**Task requirements:**
Reproduce every line of all the items below without changing any field name or value.
— Start —
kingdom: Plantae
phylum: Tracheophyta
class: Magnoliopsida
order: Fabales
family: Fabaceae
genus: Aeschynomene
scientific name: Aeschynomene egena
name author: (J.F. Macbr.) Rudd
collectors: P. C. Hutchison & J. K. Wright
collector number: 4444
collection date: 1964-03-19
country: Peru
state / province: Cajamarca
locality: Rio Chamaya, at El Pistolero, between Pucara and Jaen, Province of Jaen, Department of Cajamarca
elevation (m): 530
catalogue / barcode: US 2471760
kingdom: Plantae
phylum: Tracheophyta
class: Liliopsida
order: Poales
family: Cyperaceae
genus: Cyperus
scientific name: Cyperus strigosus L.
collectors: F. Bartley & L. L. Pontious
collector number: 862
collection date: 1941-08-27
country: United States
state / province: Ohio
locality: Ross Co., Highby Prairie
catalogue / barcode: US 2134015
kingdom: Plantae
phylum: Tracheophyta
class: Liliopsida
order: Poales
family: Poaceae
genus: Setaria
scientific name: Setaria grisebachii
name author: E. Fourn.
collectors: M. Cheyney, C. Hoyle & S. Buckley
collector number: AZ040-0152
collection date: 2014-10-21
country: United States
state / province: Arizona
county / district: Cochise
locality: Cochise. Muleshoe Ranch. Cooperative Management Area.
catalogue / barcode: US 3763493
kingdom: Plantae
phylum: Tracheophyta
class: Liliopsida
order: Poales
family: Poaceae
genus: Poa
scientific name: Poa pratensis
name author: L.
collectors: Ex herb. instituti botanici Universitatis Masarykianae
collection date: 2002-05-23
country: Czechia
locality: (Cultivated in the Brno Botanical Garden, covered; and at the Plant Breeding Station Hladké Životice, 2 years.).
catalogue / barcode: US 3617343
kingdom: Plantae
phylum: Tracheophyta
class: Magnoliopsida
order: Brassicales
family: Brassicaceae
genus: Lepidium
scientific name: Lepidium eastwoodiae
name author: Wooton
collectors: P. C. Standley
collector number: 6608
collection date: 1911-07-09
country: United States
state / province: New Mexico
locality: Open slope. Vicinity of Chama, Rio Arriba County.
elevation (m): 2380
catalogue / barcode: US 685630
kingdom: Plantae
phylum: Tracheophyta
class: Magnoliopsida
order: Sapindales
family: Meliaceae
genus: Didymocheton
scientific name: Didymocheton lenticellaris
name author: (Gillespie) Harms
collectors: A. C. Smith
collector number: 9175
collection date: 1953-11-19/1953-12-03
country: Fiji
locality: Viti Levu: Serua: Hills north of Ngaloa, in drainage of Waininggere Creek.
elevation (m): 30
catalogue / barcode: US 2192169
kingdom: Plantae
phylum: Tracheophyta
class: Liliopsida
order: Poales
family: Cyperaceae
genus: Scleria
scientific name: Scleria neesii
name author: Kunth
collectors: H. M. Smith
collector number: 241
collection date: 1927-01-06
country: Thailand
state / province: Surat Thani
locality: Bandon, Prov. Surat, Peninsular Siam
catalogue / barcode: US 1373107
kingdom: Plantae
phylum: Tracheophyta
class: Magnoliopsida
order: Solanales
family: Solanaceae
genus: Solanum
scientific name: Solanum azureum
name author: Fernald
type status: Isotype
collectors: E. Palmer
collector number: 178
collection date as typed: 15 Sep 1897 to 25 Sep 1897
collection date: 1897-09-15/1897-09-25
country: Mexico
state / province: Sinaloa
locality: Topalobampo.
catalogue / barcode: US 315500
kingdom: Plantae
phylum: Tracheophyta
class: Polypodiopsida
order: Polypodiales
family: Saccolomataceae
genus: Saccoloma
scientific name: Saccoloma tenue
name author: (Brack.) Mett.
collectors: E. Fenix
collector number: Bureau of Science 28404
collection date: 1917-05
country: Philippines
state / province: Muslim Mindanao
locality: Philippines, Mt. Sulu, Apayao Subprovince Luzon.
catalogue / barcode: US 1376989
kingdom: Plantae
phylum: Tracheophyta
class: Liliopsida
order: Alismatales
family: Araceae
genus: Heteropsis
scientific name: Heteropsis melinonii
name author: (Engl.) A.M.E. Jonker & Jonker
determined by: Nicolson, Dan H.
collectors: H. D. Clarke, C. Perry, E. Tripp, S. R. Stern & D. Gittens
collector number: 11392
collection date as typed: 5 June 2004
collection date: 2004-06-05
— End —
**Right answer:**
kingdom: Plantae
phylum: Tracheophyta
class: Magnoliopsida
order: Fabales
family: Fabaceae
genus: Aeschynomene
scientific name: Aeschynomene egena
name author: (J.F. Macbr.) Rudd
collectors: P. C. Hutchison & J. K. Wright
collector number: 4444
collection date: 1964-03-19
country: Peru
state / province: Cajamarca
locality: Rio Chamaya, at El Pistolero, between Pucara and Jaen, Province of Jaen, Department of Cajamarca
elevation (m): 530
catalogue / barcode: US 2471760
kingdom: Plantae
phylum: Tracheophyta
class: Liliopsida
order: Poales
family: Cyperaceae
genus: Cyperus
scientific name: Cyperus strigosus L.
collectors: F. Bartley & L. L. Pontious
collector number: 862
collection date: 1941-08-27
country: United States
state / province: Ohio
locality: Ross Co., Highby Prairie
catalogue / barcode: US 2134015
kingdom: Plantae
phylum: Tracheophyta
class: Liliopsida
order: Poales
family: Poaceae
genus: Setaria
scientific name: Setaria grisebachii
name author: E. Fourn.
collectors: M. Cheyney, C. Hoyle & S. Buckley
collector number: AZ040-0152
collection date: 2014-10-21
country: United States
state / province: Arizona
county / district: Cochise
locality: Cochise. Muleshoe Ranch. Cooperative Management Area.
catalogue / barcode: US 3763493
kingdom: Plantae
phylum: Tracheophyta
class: Liliopsida
order: Poales
family: Poaceae
genus: Poa
scientific name: Poa pratensis
name author: L.
collectors: Ex herb. instituti botanici Universitatis Masarykianae
collection date: 2002-05-23
country: Czechia
locality: (Cultivated in the Brno Botanical Garden, covered; and at the Plant Breeding Station Hladké Životice, 2 years.).
catalogue / barcode: US 3617343
kingdom: Plantae
phylum: Tracheophyta
class: Magnoliopsida
order: Brassicales
family: Brassicaceae
genus: Lepidium
scientific name: Lepidium eastwoodiae
name author: Wooton
collectors: P. C. Standley
collector number: 6608
collection date: 1911-07-09
country: United States
state / province: New Mexico
locality: Open slope. Vicinity of Chama, Rio Arriba County.
elevation (m): 2380
catalogue / barcode: US 685630
kingdom: Plantae
phylum: Tracheophyta
class: Magnoliopsida
order: Sapindales
family: Meliaceae
genus: Didymocheton
scientific name: Didymocheton lenticellaris
name author: (Gillespie) Harms
collectors: A. C. Smith
collector number: 9175
collection date: 1953-11-19/1953-12-03
country: Fiji
locality: Viti Levu: Serua: Hills north of Ngaloa, in drainage of Waininggere Creek.
elevation (m): 30
catalogue / barcode: US 2192169
kingdom: Plantae
phylum: Tracheophyta
class: Liliopsida
order: Poales
family: Cyperaceae
genus: Scleria
scientific name: Scleria neesii
name author: Kunth
collectors: H. M. Smith
collector number: 241
collection date: 1927-01-06
country: Thailand
state / province: Surat Thani
locality: Bandon, Prov. Surat, Peninsular Siam
catalogue / barcode: US 1373107
kingdom: Plantae
phylum: Tracheophyta
class: Magnoliopsida
order: Solanales
family: Solanaceae
genus: Solanum
scientific name: Solanum azureum
name author: Fernald
type status: Isotype
collectors: E. Palmer
collector number: 178
collection date as typed: 15 Sep 1897 to 25 Sep 1897
collection date: 1897-09-15/1897-09-25
country: Mexico
state / province: Sinaloa
locality: Topalobampo.
catalogue / barcode: US 315500
kingdom: Plantae
phylum: Tracheophyta
class: Polypodiopsida
order: Polypodiales
family: Saccolomataceae
genus: Saccoloma
scientific name: Saccoloma tenue
name author: (Brack.) Mett.
collectors: E. Fenix
collector number: Bureau of Science 28404
collection date: 1917-05
country: Philippines
state / province: Muslim Mindanao
locality: Philippines, Mt. Sulu, Apayao Subprovince Luzon.
catalogue / barcode: US 1376989
kingdom: Plantae
phylum: Tracheophyta
class: Liliopsida
order: Alismatales
family: Araceae
genus: Heteropsis
scientific name: Heteropsis melinonii
name author: (Engl.) A.M.E. Jonker & Jonker
determined by: Nicolson, Dan H.
collectors: H. D. Clarke, C. Perry, E. Tripp, S. R. Stern & D. Gittens
collector number: 11392
collection date as typed: 5 June 2004
collection date: 2004-06-05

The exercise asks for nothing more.